Variance $\operatorname {Var} (X)=\sum _{i=1}^{n}p_{i}\cdot (x_{i}-\mu )^{2},$ $s^{2}={\frac {n}{n-1}}\sigma _{Y}^{2}={\frac {n}{n-1}}\left({\frac {1}{n}}\sum _{i=1}^{n}\left(Y_{i}-{\overline {Y}}\right)^{2}\right)={\frac {1}{n-1}}\sum _{i=1}^{n}\left(Y_{i}-{\overline {Y}}\right)^{2}$

import numpy as np

x = np.array([18,   5,  10,  23,  19,  -8,  10,   0,   0,   5,   2,  15,   8,
              2,   5,   4,  15,  -1,   4,  -7, -24,   7,   9,  -6,  23, -13])
              
# np.var(x)         : for population variance(biased sample variance)
# np.var(x, ddof=1) : for unbiased sample variance
np.var(x), np.var(x, ddof=1)

────────────────

**WHAT YOU WILL DO:**
A: Write out the part of the variance passage from "import numpy as" to "variance(biased sample variance)".
B: Answer these questions about the variance passage:
(i) Which module does the code import, and under what short name?
(ii) According to the comments, which argument to np.var gives the unbiased sample variance?
(iii) According to the comments, what does np.var(x) compute without that argument?
The entries have no connection to the variance passage.

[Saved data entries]
────────────────

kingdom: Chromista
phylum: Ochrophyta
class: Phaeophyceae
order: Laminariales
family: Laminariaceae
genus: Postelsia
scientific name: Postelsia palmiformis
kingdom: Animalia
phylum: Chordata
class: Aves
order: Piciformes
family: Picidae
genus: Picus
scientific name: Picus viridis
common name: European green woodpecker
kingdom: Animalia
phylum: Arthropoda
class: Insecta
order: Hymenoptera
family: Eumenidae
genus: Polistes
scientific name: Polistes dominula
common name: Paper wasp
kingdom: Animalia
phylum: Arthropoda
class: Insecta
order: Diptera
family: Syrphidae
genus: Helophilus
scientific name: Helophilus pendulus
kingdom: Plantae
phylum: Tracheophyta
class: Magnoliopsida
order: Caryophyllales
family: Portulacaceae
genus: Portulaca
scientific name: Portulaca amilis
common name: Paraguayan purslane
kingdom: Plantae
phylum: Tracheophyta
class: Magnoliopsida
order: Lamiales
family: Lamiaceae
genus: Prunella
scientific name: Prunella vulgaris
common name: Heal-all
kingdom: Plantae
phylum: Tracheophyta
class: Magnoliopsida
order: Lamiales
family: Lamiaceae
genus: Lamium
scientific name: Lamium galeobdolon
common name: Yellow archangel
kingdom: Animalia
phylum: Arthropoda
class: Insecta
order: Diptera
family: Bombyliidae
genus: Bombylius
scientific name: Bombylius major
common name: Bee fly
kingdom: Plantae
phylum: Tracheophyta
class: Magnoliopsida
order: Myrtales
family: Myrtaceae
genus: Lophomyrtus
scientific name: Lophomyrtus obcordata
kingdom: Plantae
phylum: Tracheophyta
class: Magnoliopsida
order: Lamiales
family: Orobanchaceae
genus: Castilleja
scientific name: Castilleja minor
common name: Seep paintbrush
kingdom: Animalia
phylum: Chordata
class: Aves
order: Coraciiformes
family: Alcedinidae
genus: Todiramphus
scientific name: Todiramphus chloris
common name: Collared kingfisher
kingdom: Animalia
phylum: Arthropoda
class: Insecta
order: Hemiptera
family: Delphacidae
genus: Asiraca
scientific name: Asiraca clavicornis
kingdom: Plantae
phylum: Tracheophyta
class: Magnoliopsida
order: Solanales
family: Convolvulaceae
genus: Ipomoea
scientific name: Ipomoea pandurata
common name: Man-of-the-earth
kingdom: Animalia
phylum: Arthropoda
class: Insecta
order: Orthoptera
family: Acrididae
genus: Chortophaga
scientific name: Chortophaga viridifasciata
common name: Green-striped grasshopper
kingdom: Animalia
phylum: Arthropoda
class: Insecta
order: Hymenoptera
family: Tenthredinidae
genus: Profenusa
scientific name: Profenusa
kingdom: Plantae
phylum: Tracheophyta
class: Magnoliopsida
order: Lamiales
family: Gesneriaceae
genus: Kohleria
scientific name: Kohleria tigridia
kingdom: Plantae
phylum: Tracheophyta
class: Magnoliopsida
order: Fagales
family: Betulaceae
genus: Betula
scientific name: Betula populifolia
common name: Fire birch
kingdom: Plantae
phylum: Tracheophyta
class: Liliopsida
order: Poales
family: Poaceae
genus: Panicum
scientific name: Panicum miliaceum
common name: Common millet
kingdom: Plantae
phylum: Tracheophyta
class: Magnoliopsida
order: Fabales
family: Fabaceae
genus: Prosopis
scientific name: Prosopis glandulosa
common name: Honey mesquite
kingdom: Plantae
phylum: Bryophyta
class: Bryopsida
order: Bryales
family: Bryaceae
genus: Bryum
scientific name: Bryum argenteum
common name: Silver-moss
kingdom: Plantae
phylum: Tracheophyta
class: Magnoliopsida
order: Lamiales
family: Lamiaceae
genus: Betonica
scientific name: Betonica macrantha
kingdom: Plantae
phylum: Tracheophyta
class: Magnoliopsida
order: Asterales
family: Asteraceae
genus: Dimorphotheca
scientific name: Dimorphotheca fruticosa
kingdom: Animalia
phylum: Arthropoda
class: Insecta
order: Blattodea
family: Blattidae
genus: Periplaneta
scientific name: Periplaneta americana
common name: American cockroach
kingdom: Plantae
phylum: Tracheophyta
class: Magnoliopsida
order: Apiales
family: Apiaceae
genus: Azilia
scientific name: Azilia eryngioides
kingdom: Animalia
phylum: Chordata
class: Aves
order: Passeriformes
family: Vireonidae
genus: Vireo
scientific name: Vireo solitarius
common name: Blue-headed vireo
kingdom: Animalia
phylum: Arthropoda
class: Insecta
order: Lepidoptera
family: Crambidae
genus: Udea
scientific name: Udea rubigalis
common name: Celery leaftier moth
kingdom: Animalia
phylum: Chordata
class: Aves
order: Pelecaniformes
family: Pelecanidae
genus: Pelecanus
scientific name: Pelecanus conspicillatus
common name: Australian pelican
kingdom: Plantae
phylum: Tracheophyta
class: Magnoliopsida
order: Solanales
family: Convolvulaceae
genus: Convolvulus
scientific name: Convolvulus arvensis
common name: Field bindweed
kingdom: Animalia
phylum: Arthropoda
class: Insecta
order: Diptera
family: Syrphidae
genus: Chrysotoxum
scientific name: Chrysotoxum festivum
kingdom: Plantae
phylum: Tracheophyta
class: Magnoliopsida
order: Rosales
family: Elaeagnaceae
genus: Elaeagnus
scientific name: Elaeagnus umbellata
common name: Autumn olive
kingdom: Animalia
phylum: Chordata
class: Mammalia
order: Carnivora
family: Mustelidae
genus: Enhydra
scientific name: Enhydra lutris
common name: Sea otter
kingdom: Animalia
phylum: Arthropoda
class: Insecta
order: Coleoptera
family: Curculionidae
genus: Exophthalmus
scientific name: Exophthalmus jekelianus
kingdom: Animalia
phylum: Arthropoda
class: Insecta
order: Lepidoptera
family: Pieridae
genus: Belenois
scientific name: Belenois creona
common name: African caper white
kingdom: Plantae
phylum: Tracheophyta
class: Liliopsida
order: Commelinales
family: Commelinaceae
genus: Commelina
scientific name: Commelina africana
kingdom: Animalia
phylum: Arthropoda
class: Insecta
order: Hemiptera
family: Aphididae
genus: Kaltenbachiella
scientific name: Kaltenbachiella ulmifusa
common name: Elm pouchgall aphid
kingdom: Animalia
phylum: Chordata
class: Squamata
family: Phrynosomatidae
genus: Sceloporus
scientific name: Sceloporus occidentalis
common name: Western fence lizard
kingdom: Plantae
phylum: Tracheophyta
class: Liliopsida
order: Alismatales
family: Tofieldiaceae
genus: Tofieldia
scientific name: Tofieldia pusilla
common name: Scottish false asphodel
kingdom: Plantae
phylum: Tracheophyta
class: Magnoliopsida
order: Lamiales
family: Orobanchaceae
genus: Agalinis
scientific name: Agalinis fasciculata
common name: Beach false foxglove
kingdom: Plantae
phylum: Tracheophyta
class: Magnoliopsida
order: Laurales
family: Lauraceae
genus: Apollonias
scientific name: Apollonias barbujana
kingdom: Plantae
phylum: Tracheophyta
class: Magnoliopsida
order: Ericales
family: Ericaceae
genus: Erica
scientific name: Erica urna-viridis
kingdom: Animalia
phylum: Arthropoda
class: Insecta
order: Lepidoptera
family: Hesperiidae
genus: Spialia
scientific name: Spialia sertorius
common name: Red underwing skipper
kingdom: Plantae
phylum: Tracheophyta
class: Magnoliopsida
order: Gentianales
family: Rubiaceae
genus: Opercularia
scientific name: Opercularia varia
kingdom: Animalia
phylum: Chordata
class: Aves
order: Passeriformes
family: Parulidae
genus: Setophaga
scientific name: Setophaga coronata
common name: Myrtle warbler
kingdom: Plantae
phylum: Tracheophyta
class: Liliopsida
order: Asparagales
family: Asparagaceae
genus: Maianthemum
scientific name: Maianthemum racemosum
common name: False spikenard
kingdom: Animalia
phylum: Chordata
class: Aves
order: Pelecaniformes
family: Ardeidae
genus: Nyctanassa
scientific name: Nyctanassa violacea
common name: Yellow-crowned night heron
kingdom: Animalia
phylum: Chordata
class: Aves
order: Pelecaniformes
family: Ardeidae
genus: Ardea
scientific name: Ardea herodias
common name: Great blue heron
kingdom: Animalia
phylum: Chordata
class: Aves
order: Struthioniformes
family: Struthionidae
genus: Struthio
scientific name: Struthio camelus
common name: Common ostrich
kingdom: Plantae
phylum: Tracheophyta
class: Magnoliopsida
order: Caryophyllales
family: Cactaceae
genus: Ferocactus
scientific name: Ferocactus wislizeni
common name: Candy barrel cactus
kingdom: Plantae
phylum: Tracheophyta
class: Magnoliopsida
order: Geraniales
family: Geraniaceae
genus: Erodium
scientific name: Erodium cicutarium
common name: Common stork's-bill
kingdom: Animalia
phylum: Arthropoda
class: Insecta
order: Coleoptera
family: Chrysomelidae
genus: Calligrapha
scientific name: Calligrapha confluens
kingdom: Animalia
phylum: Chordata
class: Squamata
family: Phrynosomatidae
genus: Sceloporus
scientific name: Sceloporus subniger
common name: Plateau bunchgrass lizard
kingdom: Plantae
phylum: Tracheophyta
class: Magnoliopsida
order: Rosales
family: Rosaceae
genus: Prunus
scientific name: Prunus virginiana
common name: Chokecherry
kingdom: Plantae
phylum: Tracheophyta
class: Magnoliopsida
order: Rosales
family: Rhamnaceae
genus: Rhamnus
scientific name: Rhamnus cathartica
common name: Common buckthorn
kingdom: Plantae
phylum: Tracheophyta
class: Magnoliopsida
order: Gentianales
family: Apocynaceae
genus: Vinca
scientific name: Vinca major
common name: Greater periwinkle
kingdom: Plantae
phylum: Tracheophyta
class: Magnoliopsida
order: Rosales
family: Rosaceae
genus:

────────────────

**ANSWERS:**
A:
import numpy as np

x = np.array([18,   5,  10,  23,  19,  -8,  10,   0,   0,   5,   2,  15,   8,
              2,   5,   4,  15,  -1,   4,  -7, -24,   7,   9,  -6,  23, -13])
              
# np.var(x)         : for population variance(biased sample variance)

B:
(i) It imports numpy as np.
(ii) The argument ddof=1.
(iii) The population variance (biased sample variance).